(承前)少し間が空いてしまいましたが、Society5.0は脱工業化社会(7)の続きです。社会には工業化社会、修正された工業化社会、真の脱工業化社会の3つのステージが存在します。その3つのステージをめぐり、あらゆる業界で「工業化社会に留まろうとする派」と「脱工業化社会を進めようとする派」の綱引きが発生しています。この論考の後半では、教育業界における「綱引きのプレイヤー」を挙げ、彼らの思惑について考察していきましょう。
教育業界のプレイヤー
今回はまず、教育業界におけるプレイヤーを整理したいと思います。上記の図をご覧ください。プレイヤーは「工業化社会の維持派」と「脱工業化社会の推進派」の2つに分かれます。
「工業化社会の維持派」のプレイヤーは、比較的簡単に見つけることができます。教育業界が変化することを嫌っている一派や、「東大を頂点とする学歴ピラミッドの中の椅子取りゲーム」における勝ち組です。誤解を恐れずに言うと、多くの公立学校や進学校がここに位置するでしょう。(慌てて補足すると、維持派でない公立学校や進学校はもちろん存在します。公立学校や進学校なら全て維持派というわけではありません。)
一方、「脱工業化社会の推進派」のプレイヤーは、維持派に比べて見つけにくくなっています。学習塾を含めた教育業界では、根強い「偏差値・学歴信仰」があるからです。学校における「新しい教育の取り組み」よりも、東大に何人入ったかがニュースになってしまうからです。「脱工業化社会の推進派」を探そうと思ったら、その学校が実践している教育内容から探していくしかありません。
脱工業化を進める私立学校
それでは、どんな学校が「脱工業化社会の推進派」足りうるのかと問われれば、私は私立学校だと答えます。もちろん全部の私立学校が推進派とは言えません。私立学校研究家の本間勇人先生の言葉を借りると、「<私学の系譜>を継いでいる私立学校」こそが「脱工業化社会の推進派」だと言えるでしょう。

取り組む内容
本文の「(承前)少し間が空いてしまい」から「ら探していくしかありません。」までの部分を、「学習塾」を「予備校」に置き換えた形に更新して示してください。 この後のリストは、本文とは別の資料です。

元データ
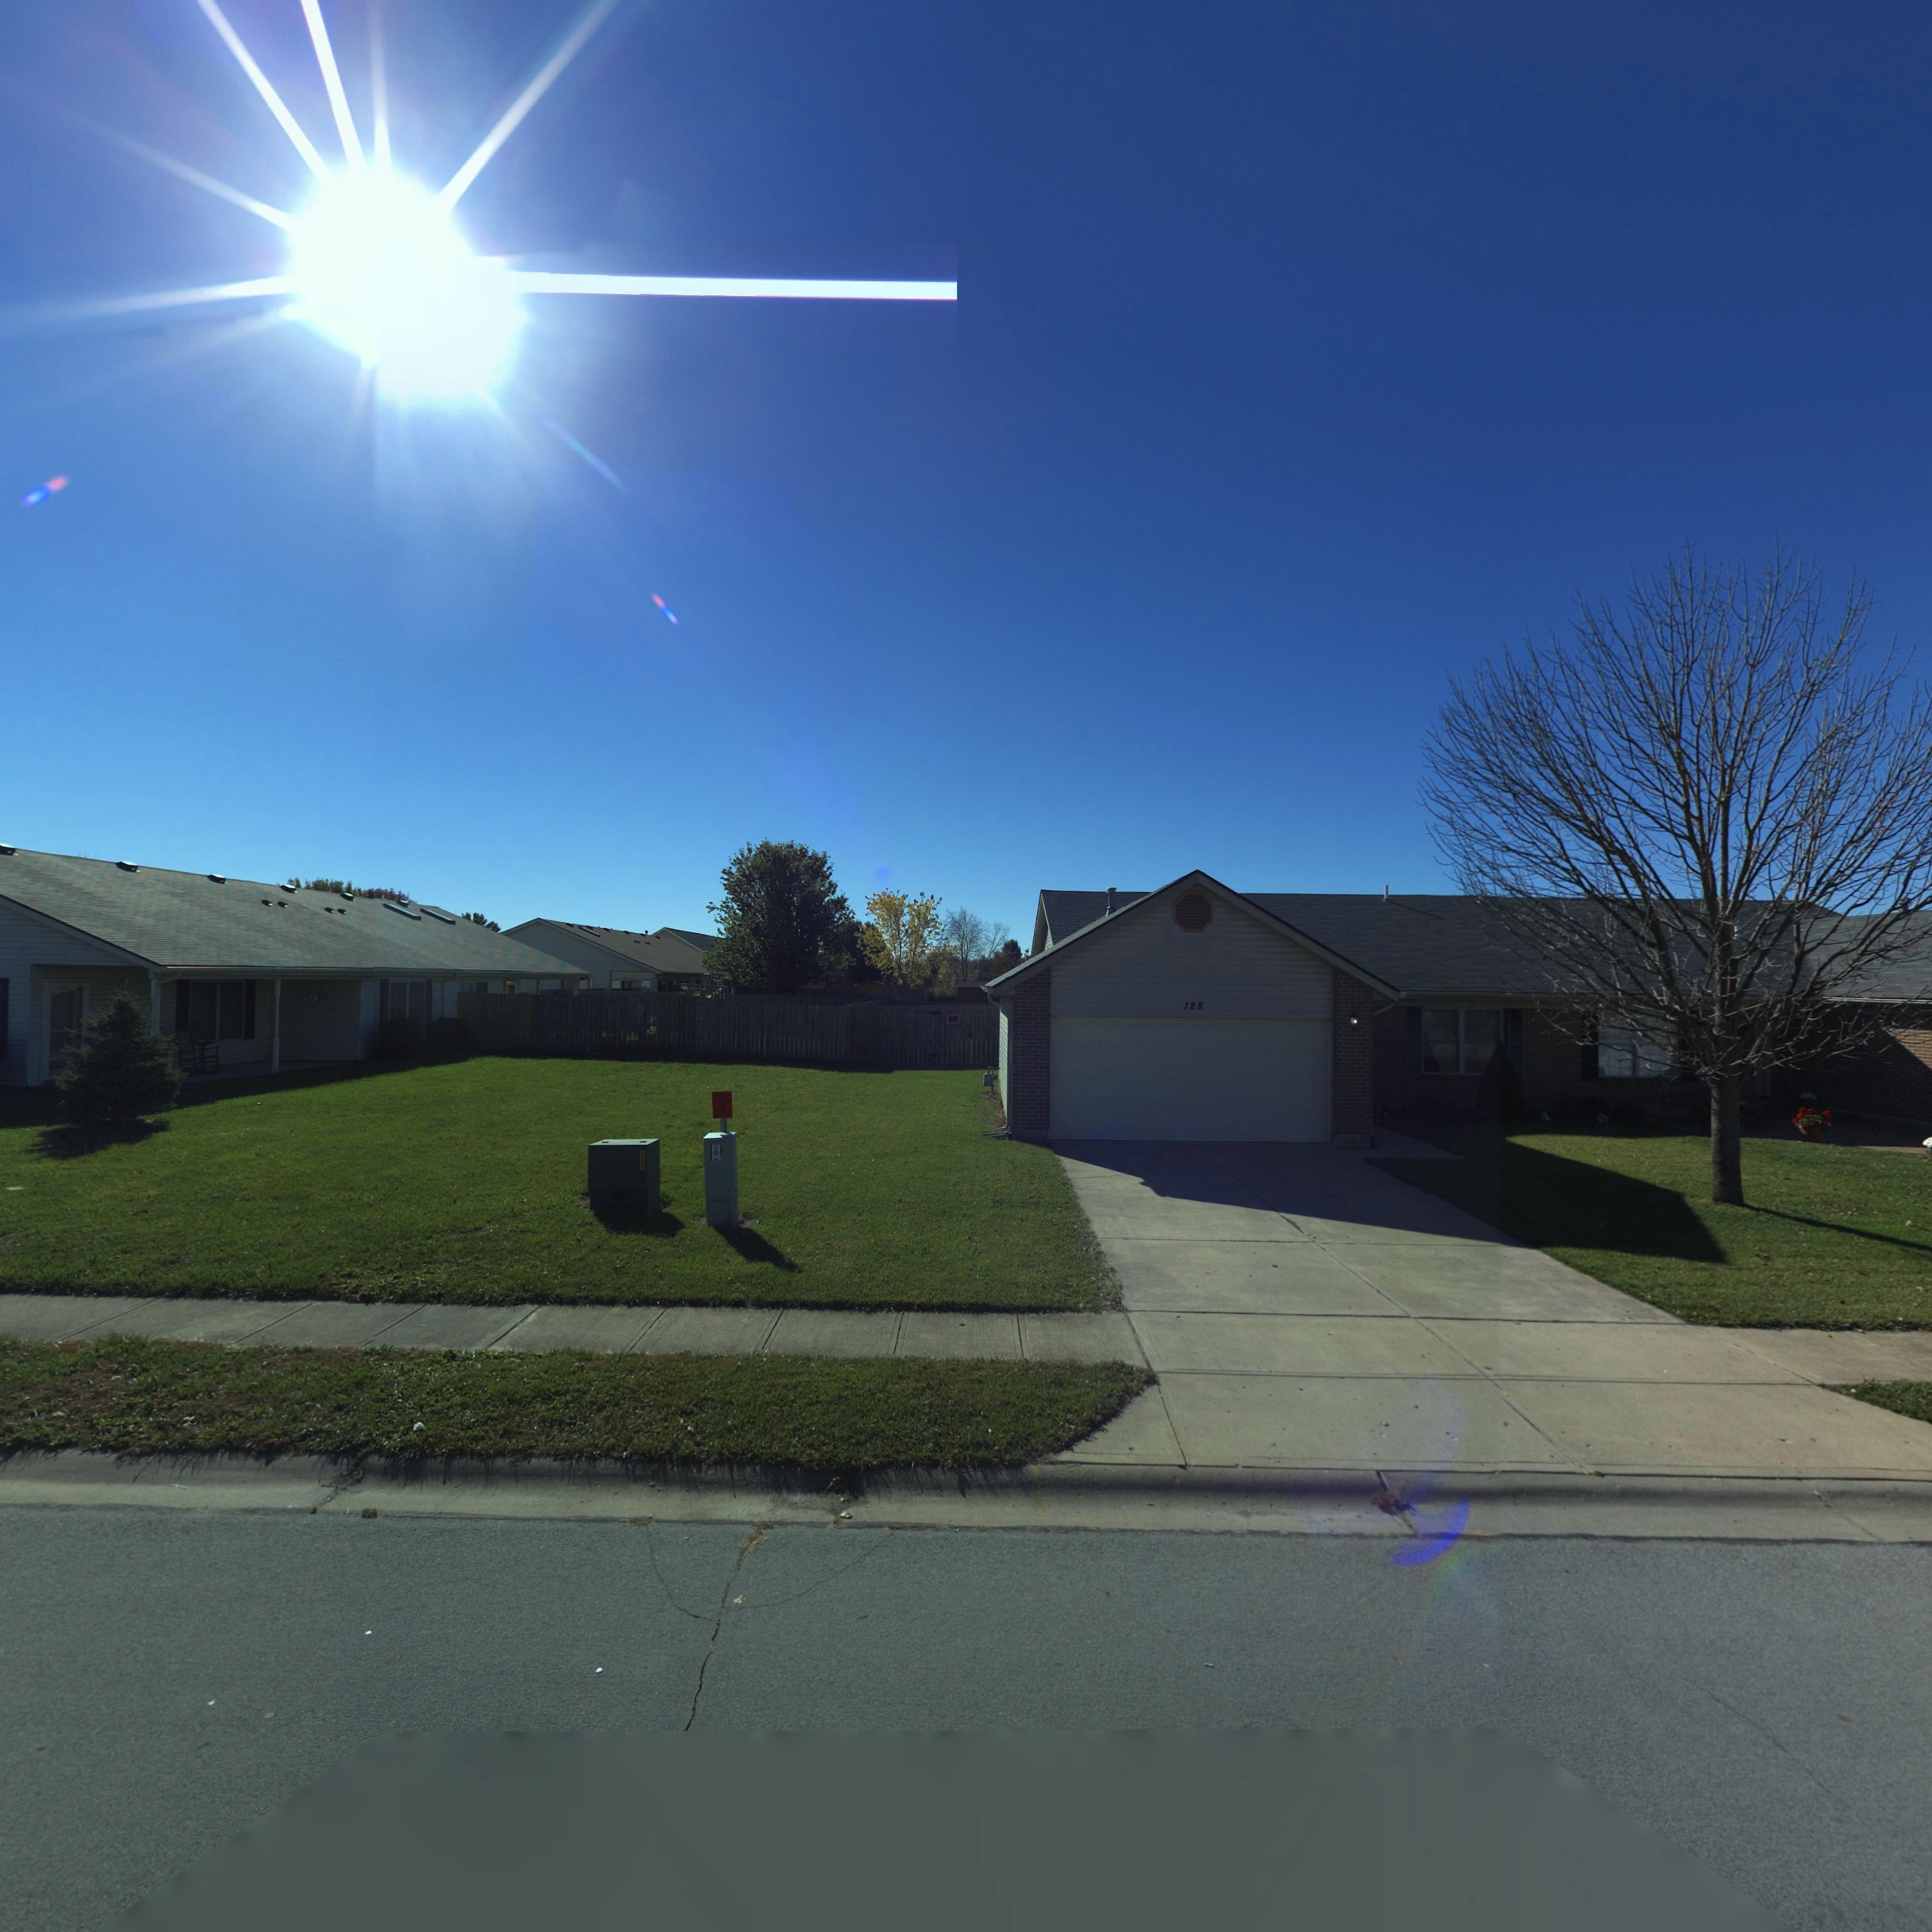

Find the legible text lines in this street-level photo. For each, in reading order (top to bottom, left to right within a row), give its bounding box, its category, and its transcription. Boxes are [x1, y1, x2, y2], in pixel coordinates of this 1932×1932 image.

[1183, 1001, 1204, 1010] StreetNumber: 128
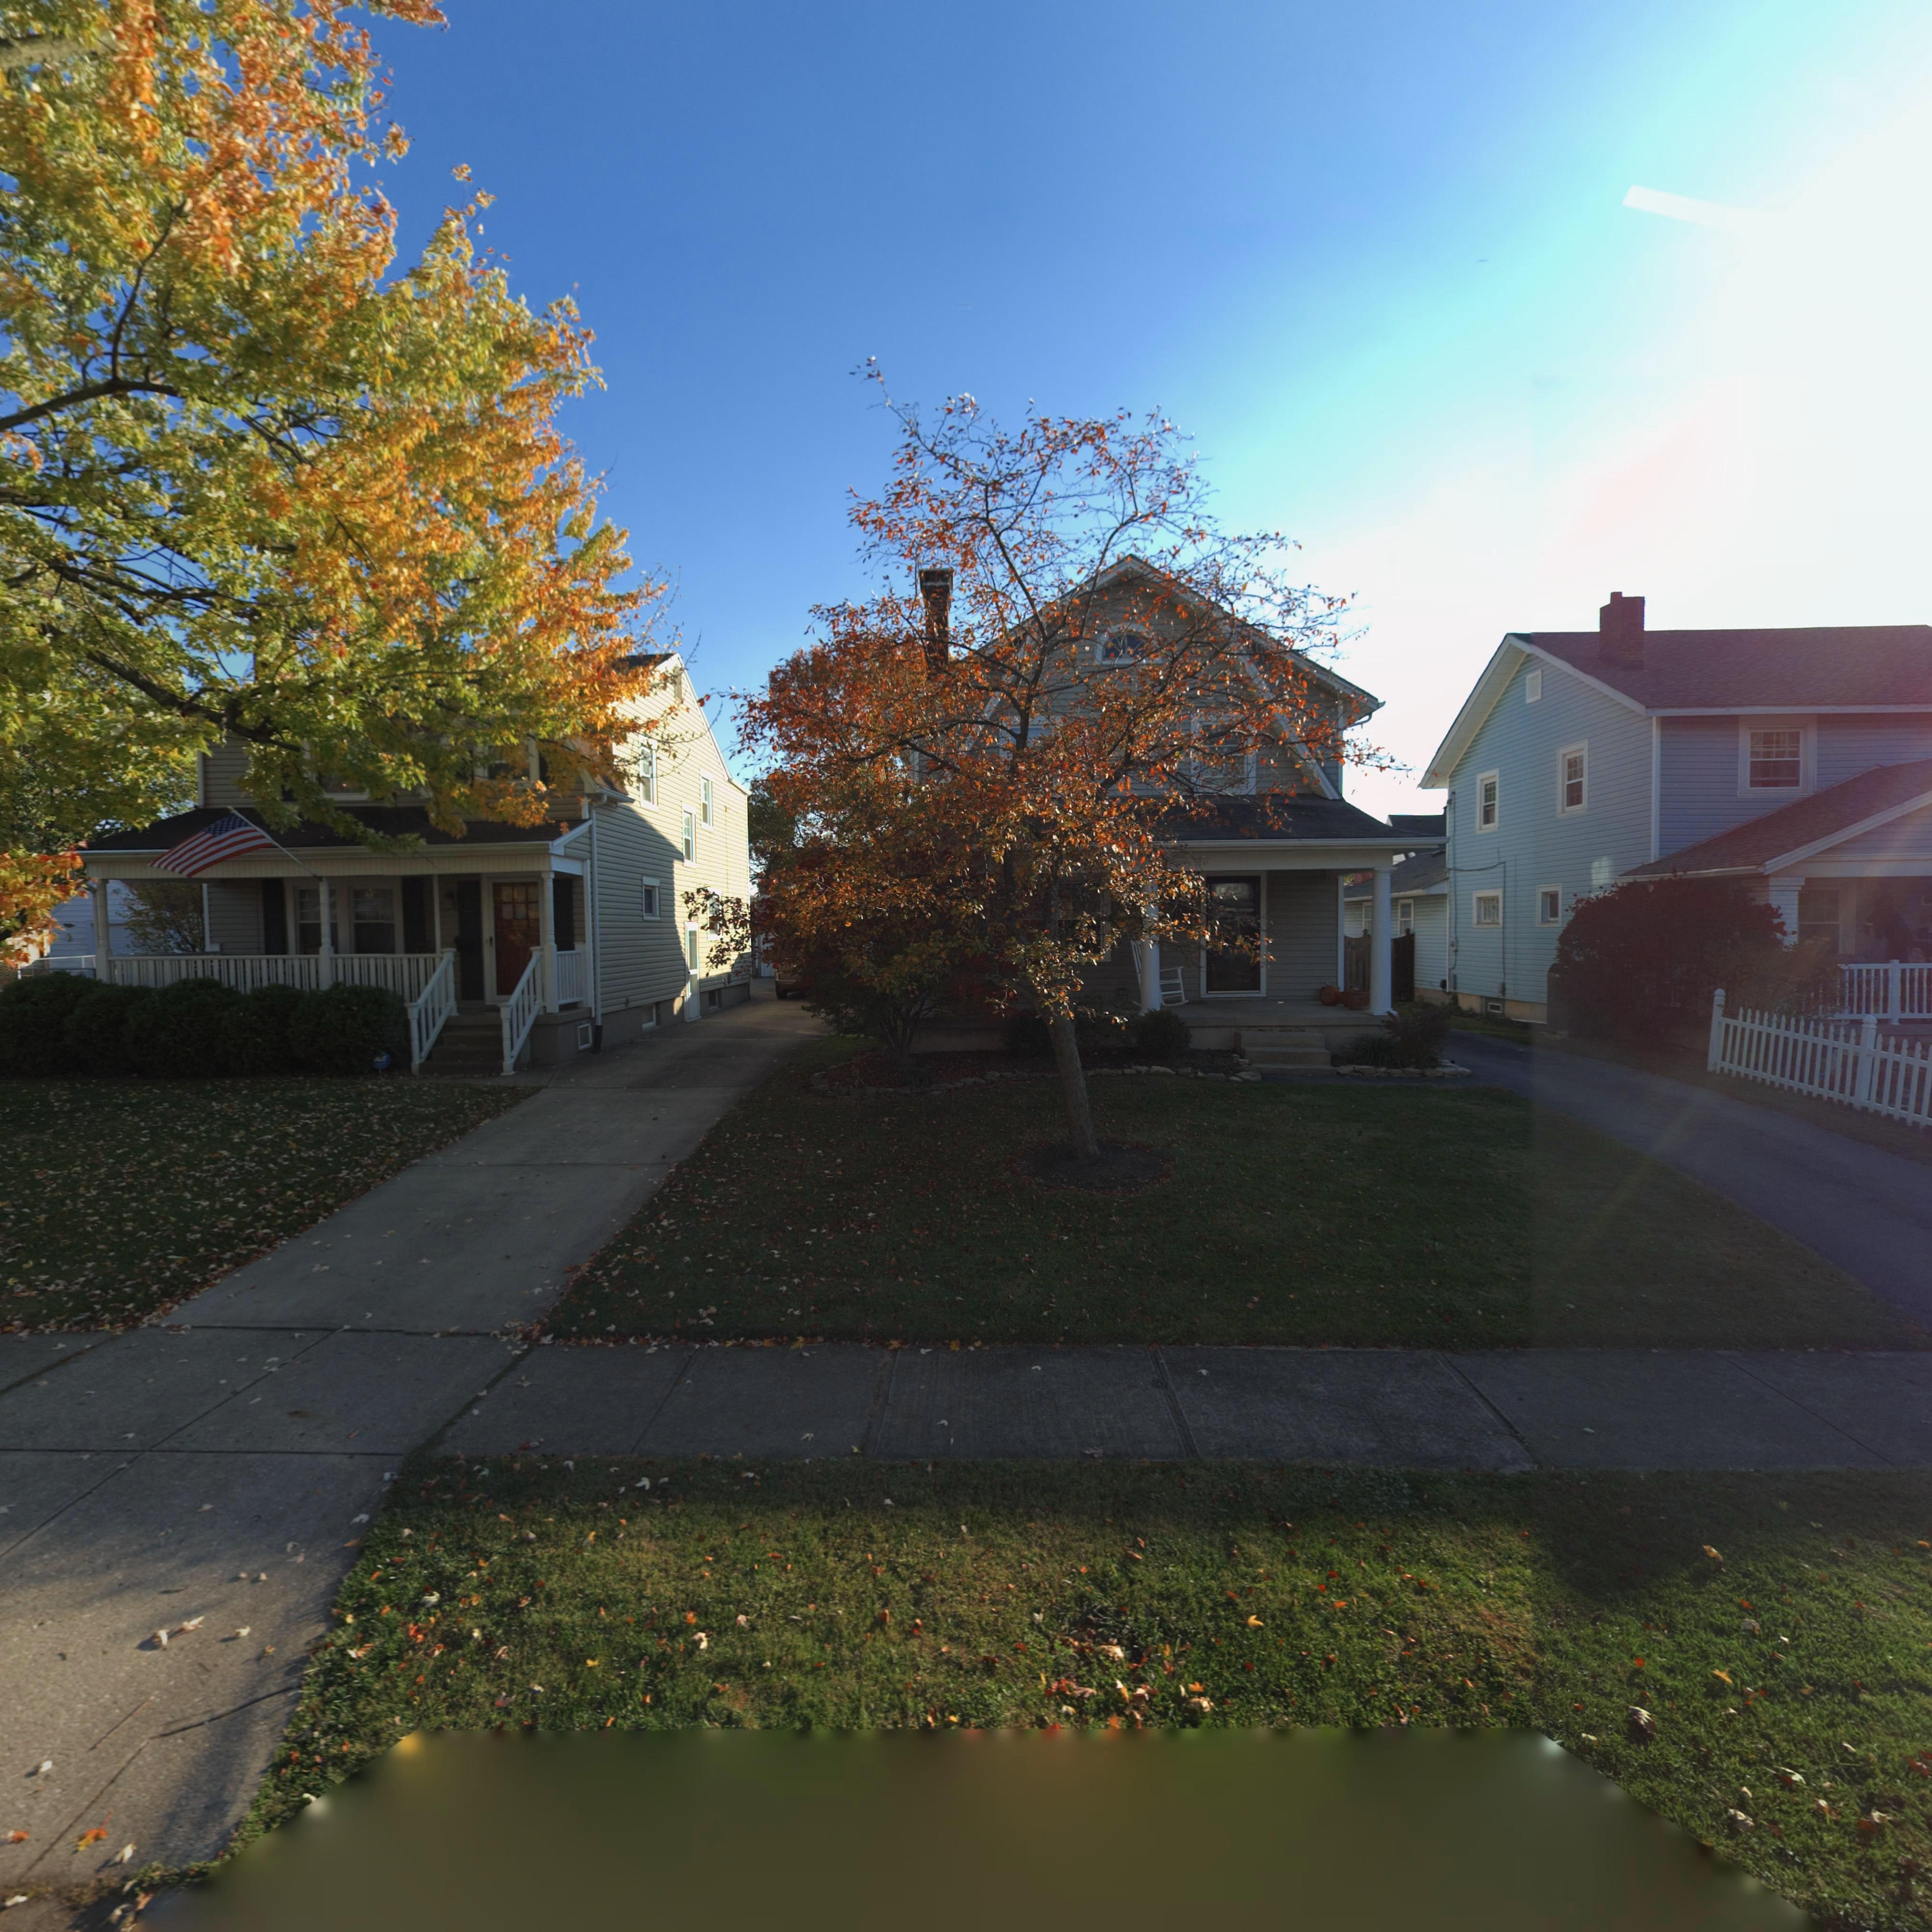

この課題の結果
(承前)少し間が空いてしまいましたが、Society5.0は脱工業化社会(7)の続きです。社会には工業化社会、修正された工業化社会、真の脱工業化社会の3つのステージが存在します。その3つのステージをめぐり、あらゆる業界で「工業化社会に留まろうとする派」と「脱工業化社会を進めようとする派」の綱引きが発生しています。この論考の後半では、教育業界における「綱引きのプレイヤー」を挙げ、彼らの思惑について考察していきましょう。
教育業界のプレイヤー
今回はまず、教育業界におけるプレイヤーを整理したいと思います。上記の図をご覧ください。プレイヤーは「工業化社会の維持派」と「脱工業化社会の推進派」の2つに分かれます。
「工業化社会の維持派」のプレイヤーは、比較的簡単に見つけることができます。教育業界が変化することを嫌っている一派や、「東大を頂点とする学歴ピラミッドの中の椅子取りゲーム」における勝ち組です。誤解を恐れずに言うと、多くの公立学校や進学校がここに位置するでしょう。(慌てて補足すると、維持派でない公立学校や進学校はもちろん存在します。公立学校や進学校なら全て維持派というわけではありません。)
一方、「脱工業化社会の推進派」のプレイヤーは、維持派に比べて見つけにくくなっています。予備校を含めた教育業界では、根強い「偏差値・学歴信仰」があるからです。学校における「新しい教育の取り組み」よりも、東大に何人入ったかがニュースになってしまうからです。「脱工業化社会の推進派」を探そうと思ったら、その学校が実践している教育内容から探していくしかありません。